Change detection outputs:
··········
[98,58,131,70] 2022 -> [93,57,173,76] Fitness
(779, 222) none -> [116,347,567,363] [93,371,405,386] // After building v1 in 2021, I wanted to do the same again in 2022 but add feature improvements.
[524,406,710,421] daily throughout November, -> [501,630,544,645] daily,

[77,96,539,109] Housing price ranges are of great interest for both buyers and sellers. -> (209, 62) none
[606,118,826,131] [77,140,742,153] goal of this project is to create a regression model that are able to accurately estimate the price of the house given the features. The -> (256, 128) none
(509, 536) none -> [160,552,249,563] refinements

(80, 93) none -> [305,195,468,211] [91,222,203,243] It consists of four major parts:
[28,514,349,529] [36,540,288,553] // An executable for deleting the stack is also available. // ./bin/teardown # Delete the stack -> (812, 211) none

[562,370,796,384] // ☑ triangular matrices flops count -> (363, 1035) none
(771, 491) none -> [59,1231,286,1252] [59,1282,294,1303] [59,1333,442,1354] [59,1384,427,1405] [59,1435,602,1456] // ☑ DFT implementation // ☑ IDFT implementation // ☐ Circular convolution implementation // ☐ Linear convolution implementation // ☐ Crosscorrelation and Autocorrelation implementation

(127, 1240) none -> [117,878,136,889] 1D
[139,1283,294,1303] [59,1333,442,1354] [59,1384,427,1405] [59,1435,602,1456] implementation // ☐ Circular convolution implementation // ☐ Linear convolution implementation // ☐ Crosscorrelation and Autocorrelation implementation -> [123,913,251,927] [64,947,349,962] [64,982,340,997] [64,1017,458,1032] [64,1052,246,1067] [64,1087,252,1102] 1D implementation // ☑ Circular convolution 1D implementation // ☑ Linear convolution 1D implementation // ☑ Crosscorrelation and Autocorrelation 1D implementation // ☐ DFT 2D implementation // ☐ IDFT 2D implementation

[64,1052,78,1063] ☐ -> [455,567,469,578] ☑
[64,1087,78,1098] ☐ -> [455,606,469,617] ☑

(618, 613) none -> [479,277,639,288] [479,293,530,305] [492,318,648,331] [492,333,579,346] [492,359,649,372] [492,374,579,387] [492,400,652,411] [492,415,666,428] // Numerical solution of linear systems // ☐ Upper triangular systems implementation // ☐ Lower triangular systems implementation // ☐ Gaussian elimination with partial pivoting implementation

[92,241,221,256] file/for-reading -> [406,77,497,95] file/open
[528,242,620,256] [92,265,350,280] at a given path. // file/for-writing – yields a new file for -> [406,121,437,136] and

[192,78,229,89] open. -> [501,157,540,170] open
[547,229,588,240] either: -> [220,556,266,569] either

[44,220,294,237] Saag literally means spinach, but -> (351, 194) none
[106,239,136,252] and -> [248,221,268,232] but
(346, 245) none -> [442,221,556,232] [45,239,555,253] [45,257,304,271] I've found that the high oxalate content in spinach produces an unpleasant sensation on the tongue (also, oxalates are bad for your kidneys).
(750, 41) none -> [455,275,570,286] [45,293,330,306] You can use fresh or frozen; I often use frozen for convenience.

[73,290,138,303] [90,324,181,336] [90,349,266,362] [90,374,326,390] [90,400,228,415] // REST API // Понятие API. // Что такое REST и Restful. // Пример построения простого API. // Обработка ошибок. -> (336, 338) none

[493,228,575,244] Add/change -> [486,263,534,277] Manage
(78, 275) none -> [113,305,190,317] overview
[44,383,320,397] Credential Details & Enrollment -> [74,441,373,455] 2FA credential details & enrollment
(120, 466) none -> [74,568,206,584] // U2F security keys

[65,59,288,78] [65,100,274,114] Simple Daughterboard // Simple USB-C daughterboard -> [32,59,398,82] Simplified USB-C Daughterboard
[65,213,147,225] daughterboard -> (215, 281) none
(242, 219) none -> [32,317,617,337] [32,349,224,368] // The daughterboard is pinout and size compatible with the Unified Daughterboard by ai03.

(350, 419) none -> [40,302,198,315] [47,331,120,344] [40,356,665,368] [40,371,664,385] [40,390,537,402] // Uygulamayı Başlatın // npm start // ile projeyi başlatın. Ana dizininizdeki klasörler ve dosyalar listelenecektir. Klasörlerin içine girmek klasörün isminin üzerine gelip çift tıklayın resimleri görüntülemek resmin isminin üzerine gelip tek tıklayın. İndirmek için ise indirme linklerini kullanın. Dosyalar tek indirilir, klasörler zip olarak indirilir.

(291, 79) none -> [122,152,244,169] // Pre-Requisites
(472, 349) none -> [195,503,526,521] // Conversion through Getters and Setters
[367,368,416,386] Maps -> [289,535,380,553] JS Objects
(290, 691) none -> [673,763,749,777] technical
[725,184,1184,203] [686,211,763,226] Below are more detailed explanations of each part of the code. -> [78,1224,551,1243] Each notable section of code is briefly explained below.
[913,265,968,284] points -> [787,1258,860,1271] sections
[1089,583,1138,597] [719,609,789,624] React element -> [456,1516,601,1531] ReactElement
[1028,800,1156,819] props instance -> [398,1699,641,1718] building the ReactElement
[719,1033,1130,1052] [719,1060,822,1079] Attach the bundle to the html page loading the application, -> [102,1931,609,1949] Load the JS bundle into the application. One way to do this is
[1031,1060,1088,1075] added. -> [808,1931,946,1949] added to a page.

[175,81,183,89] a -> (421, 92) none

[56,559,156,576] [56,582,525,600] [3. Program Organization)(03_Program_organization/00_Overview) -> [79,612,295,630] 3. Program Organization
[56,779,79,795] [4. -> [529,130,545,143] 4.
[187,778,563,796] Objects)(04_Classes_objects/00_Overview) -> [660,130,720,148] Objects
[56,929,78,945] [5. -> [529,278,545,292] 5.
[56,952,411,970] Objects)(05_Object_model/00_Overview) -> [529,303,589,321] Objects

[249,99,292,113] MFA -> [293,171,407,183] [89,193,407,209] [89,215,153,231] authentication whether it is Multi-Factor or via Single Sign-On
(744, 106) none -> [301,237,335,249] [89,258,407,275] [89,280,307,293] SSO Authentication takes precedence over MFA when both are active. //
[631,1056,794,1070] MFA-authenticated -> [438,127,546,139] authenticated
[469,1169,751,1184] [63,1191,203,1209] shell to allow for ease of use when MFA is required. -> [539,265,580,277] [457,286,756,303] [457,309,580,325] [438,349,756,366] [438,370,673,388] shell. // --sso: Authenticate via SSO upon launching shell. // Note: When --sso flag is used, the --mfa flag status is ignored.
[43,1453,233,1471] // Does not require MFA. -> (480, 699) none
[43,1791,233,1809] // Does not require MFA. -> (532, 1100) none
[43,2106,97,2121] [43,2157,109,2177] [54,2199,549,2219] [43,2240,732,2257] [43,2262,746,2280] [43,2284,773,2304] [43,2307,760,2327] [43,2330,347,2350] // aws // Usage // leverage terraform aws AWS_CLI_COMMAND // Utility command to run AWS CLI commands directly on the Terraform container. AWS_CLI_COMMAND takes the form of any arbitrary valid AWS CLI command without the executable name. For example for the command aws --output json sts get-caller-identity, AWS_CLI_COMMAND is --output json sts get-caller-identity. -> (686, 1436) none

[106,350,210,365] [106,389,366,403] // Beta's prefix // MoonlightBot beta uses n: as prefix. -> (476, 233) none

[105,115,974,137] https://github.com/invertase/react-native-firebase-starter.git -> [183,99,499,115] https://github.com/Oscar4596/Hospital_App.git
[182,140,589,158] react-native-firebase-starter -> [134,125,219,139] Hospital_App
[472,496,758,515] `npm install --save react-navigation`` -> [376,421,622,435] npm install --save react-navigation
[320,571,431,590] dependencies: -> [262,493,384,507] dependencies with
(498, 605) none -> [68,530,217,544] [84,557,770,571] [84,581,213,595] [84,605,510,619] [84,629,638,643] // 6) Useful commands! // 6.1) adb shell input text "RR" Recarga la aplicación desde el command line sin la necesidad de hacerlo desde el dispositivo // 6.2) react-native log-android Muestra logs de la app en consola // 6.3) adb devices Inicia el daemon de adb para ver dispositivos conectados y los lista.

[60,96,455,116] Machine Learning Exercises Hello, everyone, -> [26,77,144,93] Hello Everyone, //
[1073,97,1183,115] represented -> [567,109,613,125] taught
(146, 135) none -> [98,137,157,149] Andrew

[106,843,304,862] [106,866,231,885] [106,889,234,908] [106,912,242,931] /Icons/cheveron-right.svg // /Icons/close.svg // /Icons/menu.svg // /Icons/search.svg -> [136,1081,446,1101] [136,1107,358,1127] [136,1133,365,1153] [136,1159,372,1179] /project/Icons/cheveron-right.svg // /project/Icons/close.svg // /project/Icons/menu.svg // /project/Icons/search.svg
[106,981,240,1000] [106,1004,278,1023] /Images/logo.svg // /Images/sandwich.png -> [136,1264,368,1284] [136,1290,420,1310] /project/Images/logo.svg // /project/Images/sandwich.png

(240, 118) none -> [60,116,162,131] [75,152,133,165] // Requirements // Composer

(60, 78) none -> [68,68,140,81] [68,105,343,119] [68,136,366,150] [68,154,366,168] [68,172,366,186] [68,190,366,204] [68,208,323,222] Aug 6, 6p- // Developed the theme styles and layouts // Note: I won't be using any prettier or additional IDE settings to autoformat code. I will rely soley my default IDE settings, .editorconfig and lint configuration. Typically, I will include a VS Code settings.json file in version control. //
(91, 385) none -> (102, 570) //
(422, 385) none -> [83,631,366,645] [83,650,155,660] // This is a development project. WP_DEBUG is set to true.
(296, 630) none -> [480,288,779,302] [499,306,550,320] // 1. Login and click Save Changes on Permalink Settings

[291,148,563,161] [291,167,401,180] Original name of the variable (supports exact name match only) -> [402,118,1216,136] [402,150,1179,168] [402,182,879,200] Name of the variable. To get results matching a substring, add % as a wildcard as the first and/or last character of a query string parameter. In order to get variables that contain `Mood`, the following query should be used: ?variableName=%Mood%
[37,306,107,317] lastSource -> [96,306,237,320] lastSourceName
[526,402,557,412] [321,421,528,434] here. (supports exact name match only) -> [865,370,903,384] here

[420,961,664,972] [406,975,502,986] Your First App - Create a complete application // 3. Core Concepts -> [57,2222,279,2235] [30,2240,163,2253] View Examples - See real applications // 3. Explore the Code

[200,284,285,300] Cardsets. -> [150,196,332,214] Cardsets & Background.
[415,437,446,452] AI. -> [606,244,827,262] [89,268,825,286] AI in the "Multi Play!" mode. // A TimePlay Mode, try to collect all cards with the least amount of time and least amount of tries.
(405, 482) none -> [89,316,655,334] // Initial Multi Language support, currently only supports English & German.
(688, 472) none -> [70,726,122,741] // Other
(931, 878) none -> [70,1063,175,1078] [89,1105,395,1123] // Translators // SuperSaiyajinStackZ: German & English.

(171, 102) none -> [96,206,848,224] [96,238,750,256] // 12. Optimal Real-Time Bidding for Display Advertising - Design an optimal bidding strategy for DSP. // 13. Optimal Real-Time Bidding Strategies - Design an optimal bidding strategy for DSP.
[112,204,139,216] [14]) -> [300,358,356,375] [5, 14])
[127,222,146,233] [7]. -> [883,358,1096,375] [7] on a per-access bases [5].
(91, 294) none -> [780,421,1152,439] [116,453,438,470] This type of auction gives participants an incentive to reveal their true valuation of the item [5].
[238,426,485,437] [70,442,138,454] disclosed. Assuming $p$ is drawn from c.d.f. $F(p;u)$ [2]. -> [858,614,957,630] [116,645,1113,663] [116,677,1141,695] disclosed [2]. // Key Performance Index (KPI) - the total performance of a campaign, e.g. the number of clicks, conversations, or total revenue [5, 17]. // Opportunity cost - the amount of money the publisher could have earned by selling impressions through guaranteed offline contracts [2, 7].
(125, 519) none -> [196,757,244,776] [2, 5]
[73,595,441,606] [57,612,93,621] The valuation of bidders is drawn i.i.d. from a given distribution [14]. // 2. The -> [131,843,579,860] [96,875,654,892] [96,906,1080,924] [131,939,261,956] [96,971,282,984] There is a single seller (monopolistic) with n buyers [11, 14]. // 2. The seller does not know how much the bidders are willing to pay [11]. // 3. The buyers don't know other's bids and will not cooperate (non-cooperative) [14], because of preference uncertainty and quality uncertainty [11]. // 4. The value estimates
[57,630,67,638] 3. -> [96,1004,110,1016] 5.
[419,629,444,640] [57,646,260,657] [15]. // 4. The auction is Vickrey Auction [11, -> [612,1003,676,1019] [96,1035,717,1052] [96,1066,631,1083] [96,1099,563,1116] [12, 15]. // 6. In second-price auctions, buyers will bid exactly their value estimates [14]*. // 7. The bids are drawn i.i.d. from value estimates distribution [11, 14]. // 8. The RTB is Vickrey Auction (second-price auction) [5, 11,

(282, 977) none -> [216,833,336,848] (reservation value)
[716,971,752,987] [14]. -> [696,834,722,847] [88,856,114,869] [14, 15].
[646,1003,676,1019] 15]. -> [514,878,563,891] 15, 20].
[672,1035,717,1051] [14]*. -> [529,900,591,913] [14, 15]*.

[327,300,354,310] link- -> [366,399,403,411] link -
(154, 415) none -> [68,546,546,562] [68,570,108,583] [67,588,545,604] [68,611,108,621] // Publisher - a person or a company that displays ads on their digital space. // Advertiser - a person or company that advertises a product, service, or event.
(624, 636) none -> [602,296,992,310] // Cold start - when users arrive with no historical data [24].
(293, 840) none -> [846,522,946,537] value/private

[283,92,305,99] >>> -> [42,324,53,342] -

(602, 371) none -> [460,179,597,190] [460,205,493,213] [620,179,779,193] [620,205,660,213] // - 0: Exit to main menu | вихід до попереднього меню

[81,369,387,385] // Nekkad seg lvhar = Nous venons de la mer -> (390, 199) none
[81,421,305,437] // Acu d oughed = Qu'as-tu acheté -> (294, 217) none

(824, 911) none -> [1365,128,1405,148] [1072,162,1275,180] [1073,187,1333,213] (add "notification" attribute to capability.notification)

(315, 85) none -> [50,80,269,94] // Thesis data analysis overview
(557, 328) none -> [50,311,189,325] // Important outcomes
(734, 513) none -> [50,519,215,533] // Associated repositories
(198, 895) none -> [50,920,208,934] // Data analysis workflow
··········
Return exactly the lines above from the line that has "[37,306,107,317] lastSource ->" through the line that has "[200,284,285,300] Cardsets. ->", inclusive, and nothing else.

[37,306,107,317] lastSource -> [96,306,237,320] lastSourceName
[526,402,557,412] [321,421,528,434] here. (supports exact name match only) -> [865,370,903,384] here

[420,961,664,972] [406,975,502,986] Your First App - Create a complete application // 3. Core Concepts -> [57,2222,279,2235] [30,2240,163,2253] View Examples - See real applications // 3. Explore the Code

[200,284,285,300] Cardsets. -> [150,196,332,214] Cardsets & Background.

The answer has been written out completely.